A vantagem de se fazer um documentário em contrapartida da ficção é ao mesmo tempo uma desvantagem. Não se tem um roteiro já pronto, muitas vezes ele vai se moldando com o rodar do filme. O produtor de um documentário tem que ter bem fixa na cabeça que mensagem ele quer passar porque senao ele pode perder a linha de raciocínio, fugir do tema e no final não obter um trabalho coerente. Por outro lado, uma idéia muito fixa pode muitas vezes cegar o produtor a ponto de ele induzir as pessoas a falarem o que ele quer ouvir e não mostrar a real situação da coisa.

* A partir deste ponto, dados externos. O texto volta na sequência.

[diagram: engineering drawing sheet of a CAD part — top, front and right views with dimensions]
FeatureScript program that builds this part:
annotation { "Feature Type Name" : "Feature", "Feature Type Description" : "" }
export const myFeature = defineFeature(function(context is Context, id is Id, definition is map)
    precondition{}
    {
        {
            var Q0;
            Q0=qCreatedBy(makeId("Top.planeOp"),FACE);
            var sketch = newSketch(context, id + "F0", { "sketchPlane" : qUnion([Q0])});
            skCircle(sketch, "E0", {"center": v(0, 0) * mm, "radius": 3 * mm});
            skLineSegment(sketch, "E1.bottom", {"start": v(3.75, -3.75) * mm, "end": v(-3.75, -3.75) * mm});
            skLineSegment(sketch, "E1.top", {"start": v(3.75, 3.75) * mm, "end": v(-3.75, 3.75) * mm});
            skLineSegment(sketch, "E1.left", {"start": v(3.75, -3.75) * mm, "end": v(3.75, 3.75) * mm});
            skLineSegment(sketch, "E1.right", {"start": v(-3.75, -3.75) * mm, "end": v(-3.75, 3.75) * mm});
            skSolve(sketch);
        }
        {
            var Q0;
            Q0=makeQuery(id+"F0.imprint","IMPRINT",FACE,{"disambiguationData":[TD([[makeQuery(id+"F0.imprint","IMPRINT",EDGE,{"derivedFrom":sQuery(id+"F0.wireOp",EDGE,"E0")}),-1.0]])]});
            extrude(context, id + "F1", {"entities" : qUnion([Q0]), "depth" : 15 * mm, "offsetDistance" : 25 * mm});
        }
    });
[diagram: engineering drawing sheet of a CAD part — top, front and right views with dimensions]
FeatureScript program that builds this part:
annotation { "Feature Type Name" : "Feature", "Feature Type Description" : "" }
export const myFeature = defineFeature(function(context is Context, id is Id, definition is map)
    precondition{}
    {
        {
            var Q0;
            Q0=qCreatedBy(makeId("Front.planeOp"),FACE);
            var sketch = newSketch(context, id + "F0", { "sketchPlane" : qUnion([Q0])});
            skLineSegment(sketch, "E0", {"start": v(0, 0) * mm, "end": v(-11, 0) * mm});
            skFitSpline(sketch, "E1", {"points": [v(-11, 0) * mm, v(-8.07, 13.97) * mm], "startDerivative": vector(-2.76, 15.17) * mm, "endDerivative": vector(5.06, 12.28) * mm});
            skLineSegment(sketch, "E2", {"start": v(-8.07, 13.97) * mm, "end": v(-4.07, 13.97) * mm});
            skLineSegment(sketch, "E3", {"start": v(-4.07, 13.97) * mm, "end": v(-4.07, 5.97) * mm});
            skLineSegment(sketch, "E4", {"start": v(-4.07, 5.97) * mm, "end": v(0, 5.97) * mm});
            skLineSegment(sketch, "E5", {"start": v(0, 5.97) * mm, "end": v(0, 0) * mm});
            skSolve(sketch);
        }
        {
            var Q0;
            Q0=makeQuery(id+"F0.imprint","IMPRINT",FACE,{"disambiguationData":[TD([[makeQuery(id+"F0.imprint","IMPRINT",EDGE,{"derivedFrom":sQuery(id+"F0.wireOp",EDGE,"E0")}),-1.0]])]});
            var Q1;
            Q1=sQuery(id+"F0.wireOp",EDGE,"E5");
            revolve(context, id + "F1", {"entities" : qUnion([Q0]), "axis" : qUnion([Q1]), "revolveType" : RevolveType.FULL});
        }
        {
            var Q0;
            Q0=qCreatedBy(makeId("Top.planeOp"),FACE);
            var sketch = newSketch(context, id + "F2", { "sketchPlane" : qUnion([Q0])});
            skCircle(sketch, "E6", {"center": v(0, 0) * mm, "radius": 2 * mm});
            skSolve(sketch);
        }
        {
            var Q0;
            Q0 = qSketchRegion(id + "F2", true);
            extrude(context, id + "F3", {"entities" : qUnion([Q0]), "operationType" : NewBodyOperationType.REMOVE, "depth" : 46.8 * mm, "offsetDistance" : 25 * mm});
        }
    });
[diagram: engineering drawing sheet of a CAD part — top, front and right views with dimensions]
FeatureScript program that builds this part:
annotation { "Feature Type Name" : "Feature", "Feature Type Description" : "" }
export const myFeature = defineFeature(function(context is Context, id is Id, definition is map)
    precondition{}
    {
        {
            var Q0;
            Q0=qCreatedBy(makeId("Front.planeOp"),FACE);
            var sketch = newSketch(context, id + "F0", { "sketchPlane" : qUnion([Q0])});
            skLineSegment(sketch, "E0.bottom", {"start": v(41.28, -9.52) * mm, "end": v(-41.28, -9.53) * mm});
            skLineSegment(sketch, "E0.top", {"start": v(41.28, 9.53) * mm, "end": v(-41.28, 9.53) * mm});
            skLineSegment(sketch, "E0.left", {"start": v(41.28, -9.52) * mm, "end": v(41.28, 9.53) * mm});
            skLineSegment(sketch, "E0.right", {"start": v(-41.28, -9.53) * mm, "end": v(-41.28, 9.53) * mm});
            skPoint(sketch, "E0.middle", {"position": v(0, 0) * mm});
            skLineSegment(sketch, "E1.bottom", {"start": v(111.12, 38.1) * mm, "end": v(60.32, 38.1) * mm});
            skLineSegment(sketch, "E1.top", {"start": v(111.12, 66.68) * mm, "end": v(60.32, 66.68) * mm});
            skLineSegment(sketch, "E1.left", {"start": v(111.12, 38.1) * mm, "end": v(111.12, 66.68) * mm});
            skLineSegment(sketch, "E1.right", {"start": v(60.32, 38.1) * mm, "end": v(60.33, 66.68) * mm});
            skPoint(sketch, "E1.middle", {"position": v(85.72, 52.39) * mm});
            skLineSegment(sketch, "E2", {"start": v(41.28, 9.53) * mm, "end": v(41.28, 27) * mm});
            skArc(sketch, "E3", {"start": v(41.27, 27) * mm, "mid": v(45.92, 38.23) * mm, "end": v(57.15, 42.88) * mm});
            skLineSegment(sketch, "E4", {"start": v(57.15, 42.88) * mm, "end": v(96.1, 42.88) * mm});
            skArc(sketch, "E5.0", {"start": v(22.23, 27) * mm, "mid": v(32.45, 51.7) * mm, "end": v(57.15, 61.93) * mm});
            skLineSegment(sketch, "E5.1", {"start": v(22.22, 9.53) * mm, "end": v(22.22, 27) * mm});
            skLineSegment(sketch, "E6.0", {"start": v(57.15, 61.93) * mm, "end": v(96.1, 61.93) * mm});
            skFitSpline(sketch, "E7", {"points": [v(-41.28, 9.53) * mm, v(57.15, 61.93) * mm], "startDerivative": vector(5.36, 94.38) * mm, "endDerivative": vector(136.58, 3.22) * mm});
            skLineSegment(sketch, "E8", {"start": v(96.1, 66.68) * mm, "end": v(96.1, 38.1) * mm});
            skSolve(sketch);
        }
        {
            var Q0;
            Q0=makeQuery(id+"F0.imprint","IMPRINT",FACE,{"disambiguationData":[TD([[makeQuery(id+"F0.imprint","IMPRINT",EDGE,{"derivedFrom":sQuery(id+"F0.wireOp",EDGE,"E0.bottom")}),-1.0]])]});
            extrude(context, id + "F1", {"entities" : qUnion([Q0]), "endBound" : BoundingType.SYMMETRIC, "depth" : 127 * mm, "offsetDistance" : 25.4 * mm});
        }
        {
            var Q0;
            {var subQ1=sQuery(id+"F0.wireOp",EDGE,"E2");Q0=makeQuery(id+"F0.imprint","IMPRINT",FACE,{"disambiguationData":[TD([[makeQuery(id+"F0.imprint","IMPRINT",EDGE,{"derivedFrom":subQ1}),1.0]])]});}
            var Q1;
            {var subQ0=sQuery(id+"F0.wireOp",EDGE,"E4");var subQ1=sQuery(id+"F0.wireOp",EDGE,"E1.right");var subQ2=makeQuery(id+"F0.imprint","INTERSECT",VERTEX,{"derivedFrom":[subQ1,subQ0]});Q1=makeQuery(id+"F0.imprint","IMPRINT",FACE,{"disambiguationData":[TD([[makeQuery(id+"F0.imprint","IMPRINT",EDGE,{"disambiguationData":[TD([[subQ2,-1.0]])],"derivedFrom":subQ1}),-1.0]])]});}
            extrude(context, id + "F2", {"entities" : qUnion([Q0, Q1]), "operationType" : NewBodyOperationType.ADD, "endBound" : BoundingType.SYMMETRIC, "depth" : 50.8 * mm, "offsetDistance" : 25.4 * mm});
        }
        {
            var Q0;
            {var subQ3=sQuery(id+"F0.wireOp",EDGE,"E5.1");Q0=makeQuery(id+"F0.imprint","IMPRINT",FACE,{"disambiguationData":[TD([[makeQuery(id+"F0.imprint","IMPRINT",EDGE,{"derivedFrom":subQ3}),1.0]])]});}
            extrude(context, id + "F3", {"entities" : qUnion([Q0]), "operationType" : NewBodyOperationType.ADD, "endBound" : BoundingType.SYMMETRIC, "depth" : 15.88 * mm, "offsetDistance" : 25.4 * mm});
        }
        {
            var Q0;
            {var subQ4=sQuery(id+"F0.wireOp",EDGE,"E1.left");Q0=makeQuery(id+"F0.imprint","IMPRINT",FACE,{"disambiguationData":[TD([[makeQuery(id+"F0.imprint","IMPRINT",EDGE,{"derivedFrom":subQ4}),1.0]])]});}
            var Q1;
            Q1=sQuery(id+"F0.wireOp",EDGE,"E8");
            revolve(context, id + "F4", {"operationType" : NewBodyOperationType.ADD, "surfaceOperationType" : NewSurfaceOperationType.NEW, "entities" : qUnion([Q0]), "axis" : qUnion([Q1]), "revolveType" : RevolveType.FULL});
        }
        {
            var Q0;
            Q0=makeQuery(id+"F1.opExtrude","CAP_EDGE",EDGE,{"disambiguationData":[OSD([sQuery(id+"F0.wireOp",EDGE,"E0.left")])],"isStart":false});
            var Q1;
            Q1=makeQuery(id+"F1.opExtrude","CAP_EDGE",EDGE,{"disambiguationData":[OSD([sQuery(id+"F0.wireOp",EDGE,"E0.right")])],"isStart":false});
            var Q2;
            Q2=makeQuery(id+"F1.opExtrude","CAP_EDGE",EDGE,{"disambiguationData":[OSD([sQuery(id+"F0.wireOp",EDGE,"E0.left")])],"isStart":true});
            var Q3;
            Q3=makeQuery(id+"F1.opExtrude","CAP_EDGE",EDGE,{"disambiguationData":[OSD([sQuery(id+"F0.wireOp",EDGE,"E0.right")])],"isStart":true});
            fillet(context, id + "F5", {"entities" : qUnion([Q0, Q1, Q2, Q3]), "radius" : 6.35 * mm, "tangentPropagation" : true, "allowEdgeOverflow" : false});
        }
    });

Se por um lado os documentários conseguem ir além de uma reportagem televisiva, já que é um trabalho feito com mais liberdade de expressão e liberdade de formato, precisa existir ao mesmo tempo um cuidado de não se apresentar ao público uma opinião inflexível sobre um tema, não deixar que o subjetivo, que o “eu acho” se insira demais dentro do contexto narrativo, mas tentar mostrar os fatos simplesmente com uma interferência mínima, pelo menos consciente. É claro que aqui entraríamos em toda a discussão da subjetividade da edição, dos cortes etc. Mas por mais que esteja claro que é impossível obter uma objetividade total, a busca dela é também necessária no campo do documentário. Por isso achei o nome do festival “É Tudo verdade” fantástico, porque até mesmo a verdade pode ser e é algo subjetivo.
Voltando ao ponto inicial do post, sobre essa centraliazação Rio – São Paulo, seria legal que os idealizadores de projetos como o “É Tudo Verdade” olhassem um pouco para outros locais no Brasil- Okay, Brasília estava num ciclo de programações do ano passado – e possibilitassem a leva de amostras, de rodas de debate etc, permitindo assim que quem se interessa e quer trabalhar no ramo, tenha a oportunidade de obter ou ampliar sua rede de contatos com os profissionais da área e quem sabe abrir assim portas pra novos talentos?
Para quem se encontra no eixo Rio/São Paulo e se interessa pelo assunto provavelmente já conhece o É Tudo Verdade, mas caso não conheçam cliquem aqui para visitar o site e ficar atualizado sobre as amostrar, datas do fetival, como se inscrever etc.
E não se esqueçam que é tudo verdade!